▸ Task objective: Convert every line of the rows below into a JSON list of strings, with one string per line and blank lines left out.

▸ Data excerpts:
☆ ☆ ☆ ☆ ☆

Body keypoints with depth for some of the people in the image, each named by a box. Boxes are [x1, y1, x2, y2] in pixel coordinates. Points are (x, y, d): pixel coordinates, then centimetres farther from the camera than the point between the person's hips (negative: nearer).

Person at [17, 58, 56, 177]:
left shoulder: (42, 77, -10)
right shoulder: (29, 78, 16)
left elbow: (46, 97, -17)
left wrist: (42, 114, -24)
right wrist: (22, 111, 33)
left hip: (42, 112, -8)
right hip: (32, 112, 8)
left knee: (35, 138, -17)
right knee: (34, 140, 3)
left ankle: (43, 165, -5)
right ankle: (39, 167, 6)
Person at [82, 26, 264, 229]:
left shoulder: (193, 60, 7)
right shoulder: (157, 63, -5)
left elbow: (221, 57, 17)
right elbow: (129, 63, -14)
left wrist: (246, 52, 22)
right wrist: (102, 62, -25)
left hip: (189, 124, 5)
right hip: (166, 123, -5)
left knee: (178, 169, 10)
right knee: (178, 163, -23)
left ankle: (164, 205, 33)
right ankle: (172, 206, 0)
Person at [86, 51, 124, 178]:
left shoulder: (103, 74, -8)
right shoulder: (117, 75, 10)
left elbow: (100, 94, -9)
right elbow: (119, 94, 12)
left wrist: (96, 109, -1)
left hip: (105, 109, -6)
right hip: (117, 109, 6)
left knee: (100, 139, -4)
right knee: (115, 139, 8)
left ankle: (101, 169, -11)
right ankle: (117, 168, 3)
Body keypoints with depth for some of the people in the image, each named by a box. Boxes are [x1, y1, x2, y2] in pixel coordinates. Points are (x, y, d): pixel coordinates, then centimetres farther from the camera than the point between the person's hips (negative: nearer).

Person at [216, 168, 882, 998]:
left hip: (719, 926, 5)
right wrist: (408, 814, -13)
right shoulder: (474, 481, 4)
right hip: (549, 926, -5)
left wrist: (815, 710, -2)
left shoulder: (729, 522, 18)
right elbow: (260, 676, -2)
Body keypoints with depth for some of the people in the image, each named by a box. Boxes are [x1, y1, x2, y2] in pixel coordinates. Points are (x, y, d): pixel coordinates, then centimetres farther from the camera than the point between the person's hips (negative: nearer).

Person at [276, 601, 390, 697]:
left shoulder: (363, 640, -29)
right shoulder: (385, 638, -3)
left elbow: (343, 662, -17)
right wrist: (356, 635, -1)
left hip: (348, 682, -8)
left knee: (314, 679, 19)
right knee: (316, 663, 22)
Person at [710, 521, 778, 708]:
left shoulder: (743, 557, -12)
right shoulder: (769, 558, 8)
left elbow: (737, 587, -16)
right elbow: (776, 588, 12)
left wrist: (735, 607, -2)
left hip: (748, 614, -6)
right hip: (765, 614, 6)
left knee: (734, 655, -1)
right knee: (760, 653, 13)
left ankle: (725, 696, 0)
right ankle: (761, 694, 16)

☆ ☆ ☆ ☆ ☆

▸ Output for this exercise:
[
  "Body keypoints with depth for some of the people in the image, each named by a box. Boxes are [x1, y1, x2, y2] in pixel coordinates. Points are (x, y, d): pixel coordinates, then centimetres farther from the camera than the point between the person's hips (negative: nearer).",
  "Person at [17, 58, 56, 177]:",
  "left shoulder: (42, 77, -10)",
  "right shoulder: (29, 78, 16)",
  "left elbow: (46, 97, -17)",
  "left wrist: (42, 114, -24)",
  "right wrist: (22, 111, 33)",
  "left hip: (42, 112, -8)",
  "right hip: (32, 112, 8)",
  "left knee: (35, 138, -17)",
  "right knee: (34, 140, 3)",
  "left ankle: (43, 165, -5)",
  "right ankle: (39, 167, 6)",
  "Person at [82, 26, 264, 229]:",
  "left shoulder: (193, 60, 7)",
  "right shoulder: (157, 63, -5)",
  "left elbow: (221, 57, 17)",
  "right elbow: (129, 63, -14)",
  "left wrist: (246, 52, 22)",
  "right wrist: (102, 62, -25)",
  "left hip: (189, 124, 5)",
  "right hip: (166, 123, -5)",
  "left knee: (178, 169, 10)",
  "right knee: (178, 163, -23)",
  "left ankle: (164, 205, 33)",
  "right ankle: (172, 206, 0)",
  "Person at [86, 51, 124, 178]:",
  "left shoulder: (103, 74, -8)",
  "right shoulder: (117, 75, 10)",
  "left elbow: (100, 94, -9)",
  "right elbow: (119, 94, 12)",
  "left wrist: (96, 109, -1)",
  "left hip: (105, 109, -6)",
  "right hip: (117, 109, 6)",
  "left knee: (100, 139, -4)",
  "right knee: (115, 139, 8)",
  "left ankle: (101, 169, -11)",
  "right ankle: (117, 168, 3)",
  "Body keypoints with depth for some of the people in the image, each named by a box. Boxes are [x1, y1, x2, y2] in pixel coordinates. Points are (x, y, d): pixel coordinates, then centimetres farther from the camera than the point between the person's hips (negative: nearer).",
  "Person at [216, 168, 882, 998]:",
  "left hip: (719, 926, 5)",
  "right wrist: (408, 814, -13)",
  "right shoulder: (474, 481, 4)",
  "right hip: (549, 926, -5)",
  "left wrist: (815, 710, -2)",
  "left shoulder: (729, 522, 18)",
  "right elbow: (260, 676, -2)",
  "Body keypoints with depth for some of the people in the image, each named by a box. Boxes are [x1, y1, x2, y2] in pixel coordinates. Points are (x, y, d): pixel coordinates, then centimetres farther from the camera than the point between the person's hips (negative: nearer).",
  "Person at [276, 601, 390, 697]:",
  "left shoulder: (363, 640, -29)",
  "right shoulder: (385, 638, -3)",
  "left elbow: (343, 662, -17)",
  "right wrist: (356, 635, -1)",
  "left hip: (348, 682, -8)",
  "left knee: (314, 679, 19)",
  "right knee: (316, 663, 22)",
  "Person at [710, 521, 778, 708]:",
  "left shoulder: (743, 557, -12)",
  "right shoulder: (769, 558, 8)",
  "left elbow: (737, 587, -16)",
  "right elbow: (776, 588, 12)",
  "left wrist: (735, 607, -2)",
  "left hip: (748, 614, -6)",
  "right hip: (765, 614, 6)",
  "left knee: (734, 655, -1)",
  "right knee: (760, 653, 13)",
  "left ankle: (725, 696, 0)",
  "right ankle: (761, 694, 16)"
]